Vibration analysis, stability assessment, and chaotic behavior of a damped oscillator coupled with a spherical pendulum and a piezoelectric transducer
M. K. Abohamer, T. S. Amer, S. A. Abdelhfeez, Dalia Awad Eldawoody, Rewan F. Elbaz
Abstract
Abstract This research explores the dynamics of an innovative three-degrees-of-freedom (3-DOF) spherical pendulum (SP) system integrated with a piezoelectric device to improve energy harvesting (EH) efficiency. The proposed model features a damped Duffing oscillator as the central component, coupled with a piezoelectric energy harvester and an attached SP. Lagrange’s equations are utilized to derive the system’s nonlinear differential governing equations. Analytical solutions (AS) are obtained using the multiple scales method (MSM) to achieve higher-order approximations.

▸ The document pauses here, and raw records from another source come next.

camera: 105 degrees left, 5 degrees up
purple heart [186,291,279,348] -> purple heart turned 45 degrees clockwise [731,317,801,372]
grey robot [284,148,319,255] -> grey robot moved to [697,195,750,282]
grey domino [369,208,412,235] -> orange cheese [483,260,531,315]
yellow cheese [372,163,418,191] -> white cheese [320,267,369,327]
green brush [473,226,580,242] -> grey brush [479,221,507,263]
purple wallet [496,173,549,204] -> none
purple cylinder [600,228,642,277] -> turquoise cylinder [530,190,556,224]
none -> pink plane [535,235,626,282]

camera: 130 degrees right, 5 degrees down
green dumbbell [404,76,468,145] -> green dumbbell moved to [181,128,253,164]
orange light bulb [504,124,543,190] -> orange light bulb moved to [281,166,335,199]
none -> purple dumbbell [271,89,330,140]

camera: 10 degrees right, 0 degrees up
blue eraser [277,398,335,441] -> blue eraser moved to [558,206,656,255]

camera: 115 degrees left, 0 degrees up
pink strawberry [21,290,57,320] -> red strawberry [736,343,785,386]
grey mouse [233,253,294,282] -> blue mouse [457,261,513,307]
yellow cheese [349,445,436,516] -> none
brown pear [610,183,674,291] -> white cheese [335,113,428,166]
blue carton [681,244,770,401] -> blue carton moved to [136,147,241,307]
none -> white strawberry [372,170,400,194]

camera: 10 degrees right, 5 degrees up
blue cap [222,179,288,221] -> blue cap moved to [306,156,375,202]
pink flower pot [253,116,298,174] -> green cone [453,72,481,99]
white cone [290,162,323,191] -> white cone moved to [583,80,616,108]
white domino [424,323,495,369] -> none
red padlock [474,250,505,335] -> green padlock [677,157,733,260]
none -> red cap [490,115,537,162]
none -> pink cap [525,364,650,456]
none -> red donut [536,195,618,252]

These solutions are then compared with numerical results to validate their accuracy and enhance the overall clarity of the analysis. Moreover, solvability criteria and characteristic exponents under resonant conditions are obtained. The stability of the steady-state solutions is analyzed using the Routh–Hurwitz criteria (RHC) and frequency response curves, providing deeper insights into the system’s behavior. Moreover, the basins of attraction have been simulated to analyze the behavior of the system’s nonlinear dynamics and its sensitivity to initial conditions. Additionally, the nonlinear stability analysis reveals both stable and unstable regimes, with resonance curves and time histories constructed for various parameter values. Furthermore, the phase portraits, graphs of bifurcation, and maps of Poincaré present a thorough view of the system’s dynamics that capture quasi-periodic and chaotic phenomena. This research has broad practical usages, evidenced by real-world applications of EH, including the power watch, power pucks, self-powered switches, Boeing wireless sensor nodes, and electrochemistry EH. The diversity and potential impact represented by these examples show the versatility of the proposed system in advancing EH technologies.